§ Given entries
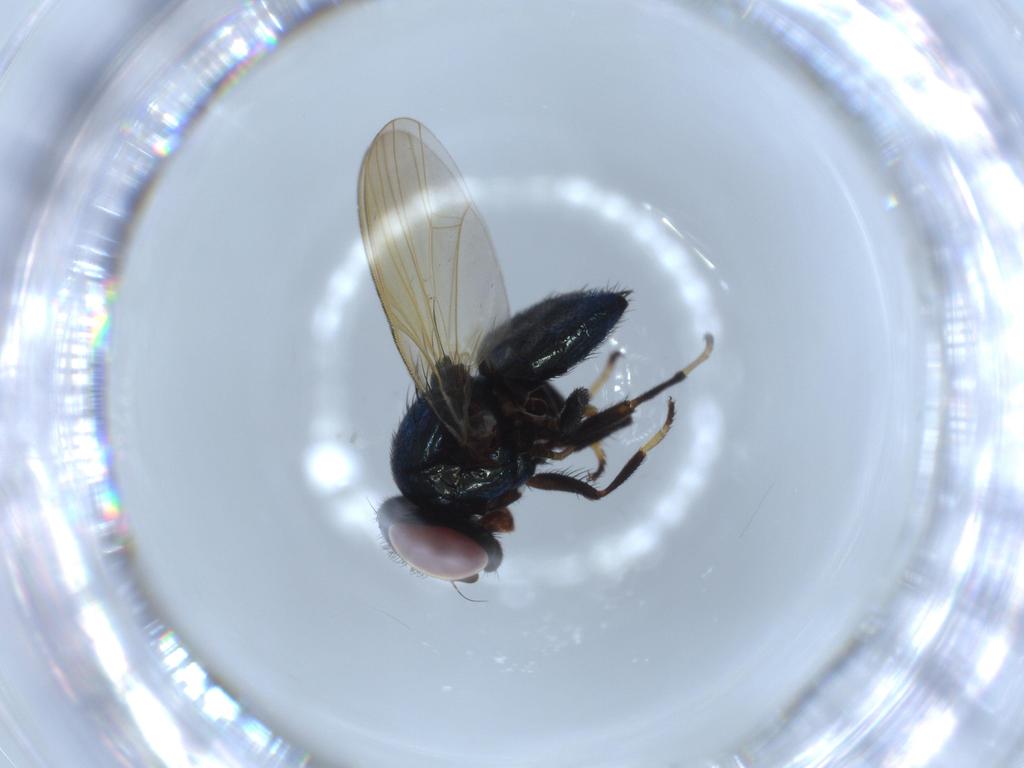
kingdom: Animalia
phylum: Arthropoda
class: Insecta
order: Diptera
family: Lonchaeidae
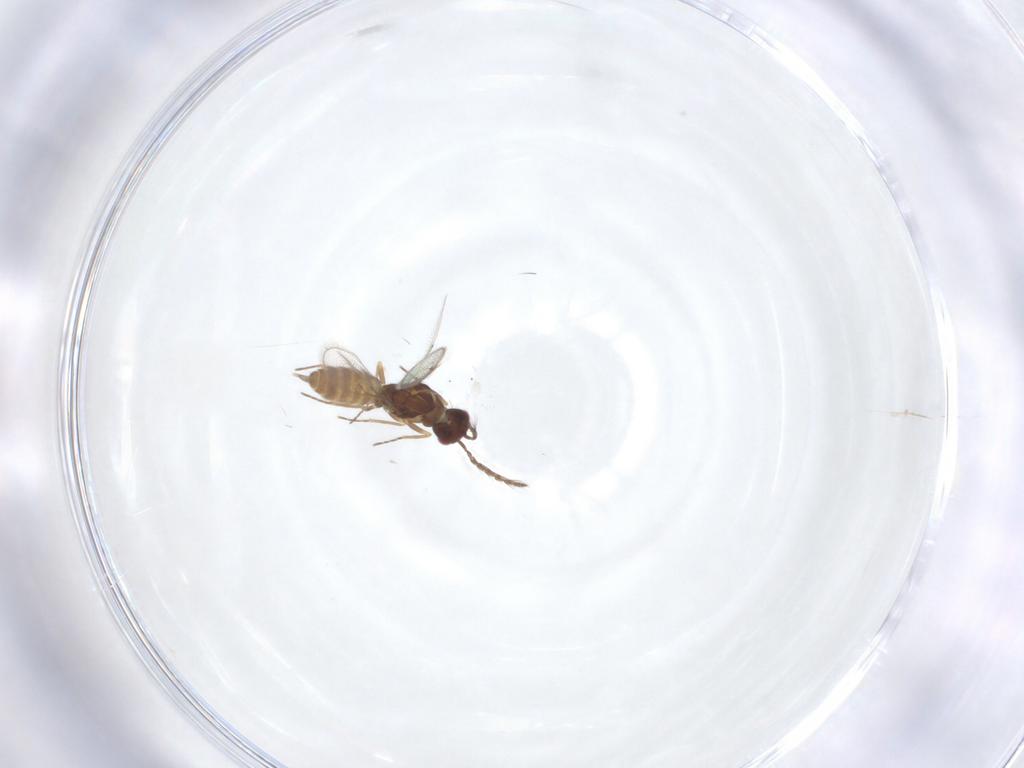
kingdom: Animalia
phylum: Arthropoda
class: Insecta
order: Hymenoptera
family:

§ What is expected
Recast the lines of the data above as a single numbered list, omitting any blank lines and leaving out the pictures.

§ Exercise output
1. kingdom: Animalia
2. phylum: Arthropoda
3. class: Insecta
4. order: Diptera
5. family: Lonchaeidae
6. kingdom: Animalia
7. phylum: Arthropoda
8. class: Insecta
9. order: Hymenoptera
10. family:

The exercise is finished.